Alle zie. Alle donne che c’erano in casa quando io ero piccola. Io sentivo, percepivo la loro insoddisfazione. Quello che accomunava le donne di qualsiasi ceto sociale in quegli anni era l’infelicità. Non avevano un ruolo, non avevano nulla. Anche Greta nel libro dice” non può essere tutto qui, c’è qualcosa che non funziona”. E, in quei tempi, qualcosa che non funzionava c’era veramente.

Si può definire il vostro un “Noir di parole, musica e immagini”?
Sì, e aggiungerei anche di odori. Noi ” arrediamo” molto la scena. Ci rendiamo conto che quando scriviamo, noi “vediamo”. E se anche non scriviamo tutto, io personalmente ho bisogno di vedere per esempio la stanza, di sapere se fa caldo o freddo, se piove o se splende il sole, cosa indossano i personaggi e via dicendo. Credo che tutto ciò aiuti a entrare meglio nella storia e a rendere più viva la narrazione. E poi un personaggio deve essere raccontato a 360° per poter trasmettere delle emozioni al lettore. Io, da lettrice, non sopporto i romanzi “avari”, dove mi dicono poco, dove c’è una sola idea che viene tirata come un chewin gum fino alla fine.

Quanto è difficile stare attenti ai reali fatti di cronaca inserendoli in una trama?

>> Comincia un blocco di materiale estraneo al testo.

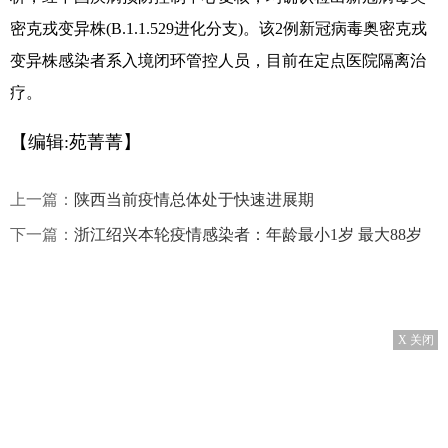
密克戎变异株(B.1.1.529进化分支)。该2例新冠病毒奥密克戎
变异株感染者系入境闭环管控人员，目前在定点医院隔离治
疗。
【编辑:苑菁菁】
上一篇：
陕西当前疫情总体处于快速进展期
下一篇：
浙江绍兴本轮疫情感染者：年龄最小1岁 最大88岁
X 关闭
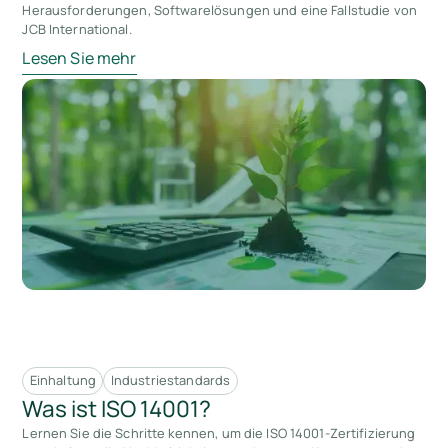
Herausforderungen, Softwarelösungen und eine Fallstudie von
JCB International.
Lesen Sie mehr
Einhaltung
Industriestandards
Was ist ISO 14001?
Lernen Sie die Schritte kennen, um die ISO 14001-Zertifizierung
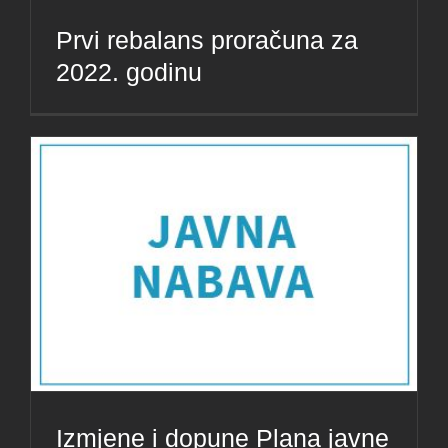
Prvi rebalans proračuna za
2022. godinu
Izmjene i dopune Plana javne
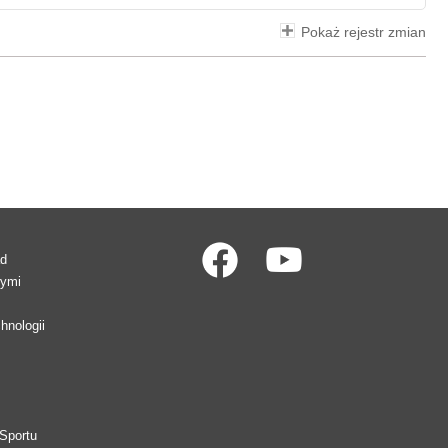
Pokaż rejestr zmian
ad
wymi
hnologii
Sportu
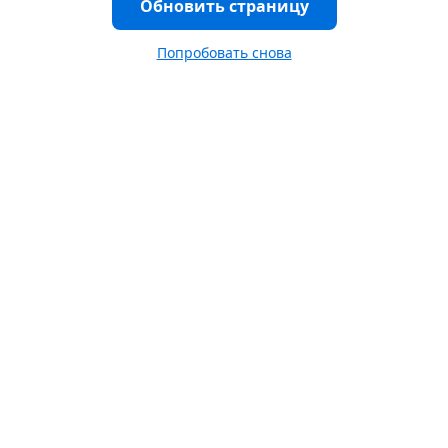
Обновить страницу
Попробовать снова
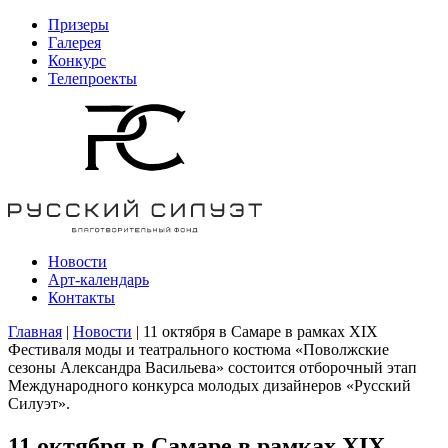
Призеры
Галерея
Конкурс
Телепроекты
Новости
Арт-календарь
Контакты
Главная
|
Новости
| 11 октября в Самаре в рамках ХIX
Фестиваля моды и театрального костюма «Поволжские
сезоны Александра Васильева» состоится отборочный этап
Международного конкурса молодых дизайнеров «Русский
Силуэт».
11 октября в Самаре в рамках ХIX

Noi mettiamo anche fatti di cronaca, mettiamo le date, facciamo della “faction”. Ogni tanto romanziamo, ma il fatto storico è un bell’argine. Inserire un vero fatto di cronaca sullo sfondo è un arricchimento. La notizia che fa da sfondo a questo romanzo è l’omicidio Kennedy e sapere che mentre succedono quelle cose era il momento dell’omicidio Kennedy, inquadra meglio il periodo storico e l’atmosfera.